At some point in summer 2013 we came up with the idea to focus on AUSTRIAN WINE - something we enjoyed and passionately drank with friends and family back in Vienna but at that time was rarely seen and available in the growing [East] London restaurant scene that would later become defining customers and friends, and who would eventually allow us to expand our horizon - not just from a cultural point of view but by giving us a context to what we do. In a way, by drinking and eating ‘everything else’ we learnt about Austrian wine.

From Austrian Wine Revolution to The New Old World

A few months after launching our wine shop in Boxpark Shoreditch, we went on holidays to sunny Alto Adige and one evening a waiter came to us with a bottle of ‘Caroline’ made and bottled by Martin Gojer - farmer and owner of the small biodynamic farm ‘Pranzegg’ on the foothills of the Dolomites. It was a wonderful experience drinking something so pure and profound - to this day it remains one of those moments we will remember forever - but more than that it started a conversation in our head: Why would we keep ourselves from exploring wines and importing growers purely for the reason that they did not fit into our initial ‘Austrian only’ selection. It felt weird, especially as 100 years before this, these growers were in fact all from the same cultural heritage - people from the same background with a common history rooted in the Alps and the Austro-Hungarian monarchy. After a visit to Martin and the farm we knew that opening up our self-defined dogma would mean that we were able to think further and eventually reconnect what was always connected before, regardless of how political borders might have been reset and changed in the meantime.

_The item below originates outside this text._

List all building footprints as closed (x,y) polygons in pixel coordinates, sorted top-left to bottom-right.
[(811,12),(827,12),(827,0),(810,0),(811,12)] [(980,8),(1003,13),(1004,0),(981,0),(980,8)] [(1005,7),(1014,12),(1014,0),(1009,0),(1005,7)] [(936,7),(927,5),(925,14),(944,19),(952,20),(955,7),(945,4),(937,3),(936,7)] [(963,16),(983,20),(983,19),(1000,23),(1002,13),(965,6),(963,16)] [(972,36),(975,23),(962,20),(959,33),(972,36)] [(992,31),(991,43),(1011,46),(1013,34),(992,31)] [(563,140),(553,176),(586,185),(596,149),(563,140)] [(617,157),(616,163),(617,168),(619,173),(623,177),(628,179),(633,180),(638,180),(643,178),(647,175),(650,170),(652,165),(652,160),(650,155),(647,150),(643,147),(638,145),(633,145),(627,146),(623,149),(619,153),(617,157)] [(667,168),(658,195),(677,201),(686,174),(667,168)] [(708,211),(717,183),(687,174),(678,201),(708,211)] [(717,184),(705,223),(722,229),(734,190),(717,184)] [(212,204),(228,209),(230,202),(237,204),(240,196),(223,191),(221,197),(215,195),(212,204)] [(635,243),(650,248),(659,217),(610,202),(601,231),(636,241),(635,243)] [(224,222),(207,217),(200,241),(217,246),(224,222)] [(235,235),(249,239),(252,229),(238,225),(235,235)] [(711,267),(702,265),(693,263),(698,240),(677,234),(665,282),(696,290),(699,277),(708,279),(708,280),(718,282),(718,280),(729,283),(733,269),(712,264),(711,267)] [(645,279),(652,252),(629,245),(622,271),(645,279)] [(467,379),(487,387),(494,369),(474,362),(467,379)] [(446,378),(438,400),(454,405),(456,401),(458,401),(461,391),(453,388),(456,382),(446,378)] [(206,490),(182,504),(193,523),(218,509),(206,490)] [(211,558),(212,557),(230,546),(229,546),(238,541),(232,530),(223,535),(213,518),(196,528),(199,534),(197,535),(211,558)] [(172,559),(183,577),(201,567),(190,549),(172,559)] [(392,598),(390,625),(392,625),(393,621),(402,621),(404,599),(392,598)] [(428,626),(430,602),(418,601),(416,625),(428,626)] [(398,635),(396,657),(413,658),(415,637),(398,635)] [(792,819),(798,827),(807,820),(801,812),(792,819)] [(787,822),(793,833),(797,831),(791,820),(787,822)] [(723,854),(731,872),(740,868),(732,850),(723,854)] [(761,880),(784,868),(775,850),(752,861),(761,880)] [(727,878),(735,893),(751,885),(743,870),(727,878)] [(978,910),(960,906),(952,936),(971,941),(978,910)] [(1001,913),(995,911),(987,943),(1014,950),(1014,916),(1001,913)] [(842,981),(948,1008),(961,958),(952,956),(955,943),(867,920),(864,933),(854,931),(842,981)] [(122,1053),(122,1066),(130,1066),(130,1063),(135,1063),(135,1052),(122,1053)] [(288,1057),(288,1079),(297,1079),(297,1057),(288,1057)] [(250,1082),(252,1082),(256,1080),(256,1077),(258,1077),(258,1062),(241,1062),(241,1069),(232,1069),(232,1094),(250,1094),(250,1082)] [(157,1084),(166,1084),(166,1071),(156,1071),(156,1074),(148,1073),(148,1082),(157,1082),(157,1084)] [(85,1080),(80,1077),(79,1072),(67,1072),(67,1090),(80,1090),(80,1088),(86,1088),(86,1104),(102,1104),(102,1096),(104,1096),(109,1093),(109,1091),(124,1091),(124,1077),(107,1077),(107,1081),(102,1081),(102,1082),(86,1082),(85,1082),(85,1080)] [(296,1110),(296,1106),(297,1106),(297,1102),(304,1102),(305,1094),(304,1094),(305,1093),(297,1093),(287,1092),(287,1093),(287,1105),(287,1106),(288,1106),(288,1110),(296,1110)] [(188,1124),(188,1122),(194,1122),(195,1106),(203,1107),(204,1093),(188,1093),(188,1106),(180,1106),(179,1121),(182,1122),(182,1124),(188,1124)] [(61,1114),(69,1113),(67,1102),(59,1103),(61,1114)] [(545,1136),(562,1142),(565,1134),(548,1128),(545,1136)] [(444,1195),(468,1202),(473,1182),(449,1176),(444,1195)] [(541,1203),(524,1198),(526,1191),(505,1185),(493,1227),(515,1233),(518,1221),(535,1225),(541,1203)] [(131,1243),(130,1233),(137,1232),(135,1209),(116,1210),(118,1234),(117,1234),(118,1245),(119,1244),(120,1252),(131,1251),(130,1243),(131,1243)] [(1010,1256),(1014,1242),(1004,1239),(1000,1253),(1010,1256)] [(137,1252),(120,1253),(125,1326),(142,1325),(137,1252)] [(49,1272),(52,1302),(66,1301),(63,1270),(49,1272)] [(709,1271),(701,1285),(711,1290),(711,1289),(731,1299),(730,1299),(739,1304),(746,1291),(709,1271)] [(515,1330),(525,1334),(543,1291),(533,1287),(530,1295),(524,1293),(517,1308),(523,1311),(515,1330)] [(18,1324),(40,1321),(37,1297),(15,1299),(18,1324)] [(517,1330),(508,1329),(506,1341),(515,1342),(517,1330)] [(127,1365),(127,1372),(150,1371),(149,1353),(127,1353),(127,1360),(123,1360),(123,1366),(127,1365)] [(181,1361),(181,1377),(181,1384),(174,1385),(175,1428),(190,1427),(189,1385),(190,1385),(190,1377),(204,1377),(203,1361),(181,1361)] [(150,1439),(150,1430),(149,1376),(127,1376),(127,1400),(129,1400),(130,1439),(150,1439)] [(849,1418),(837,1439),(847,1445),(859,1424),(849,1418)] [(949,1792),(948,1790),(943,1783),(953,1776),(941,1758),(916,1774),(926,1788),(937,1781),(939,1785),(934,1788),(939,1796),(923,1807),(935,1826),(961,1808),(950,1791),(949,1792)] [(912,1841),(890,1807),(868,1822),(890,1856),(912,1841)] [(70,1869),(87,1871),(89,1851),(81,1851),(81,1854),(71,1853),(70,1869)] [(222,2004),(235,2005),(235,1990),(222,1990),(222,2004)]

As our horizons were growing we also began to have an increasing awareness of sustainable agriculture and its inherent connection with the future of wine growing around the world. Just like with many other things, time and more importantly the winemakers and people around us helped us to understand that what made their wines truly stand apart was the fact that they hadn’t just adopted organic viticulture as a minimum, in many cases biodynamic or regenerative principles were already being enacted. Making changes to ensure that our selection of growers celebrated these notions was a lot more than just a moral choice - it was supporting, as our friend and grower Christoph Hoch puts it, using ancient techniques to create ‘a new and modern form of agriculture’, working with nature rather than against it.

Future classics in the making —made by people and nature working together.

So what is next? From nomadic hermits living a simple life out of conviction to young and dynamic new generation winemakers who are trying to balance respect of traditional family businesses with the need for evolution and more often than not a change of approach in the vineyards and the cellar. Can you compare? Is one better than the other?

Looking beyond the rabbit hole of technique, philosophy or style we need to foster exchange and share new ideas — allowing [vine] growers and producers to be a role model for modern organic agriculture way beyond the wine industry.

Wine should be a tool for us to talk about greater ideas and concepts  and if we continue to go beyond and cross-pollinate the future is bright.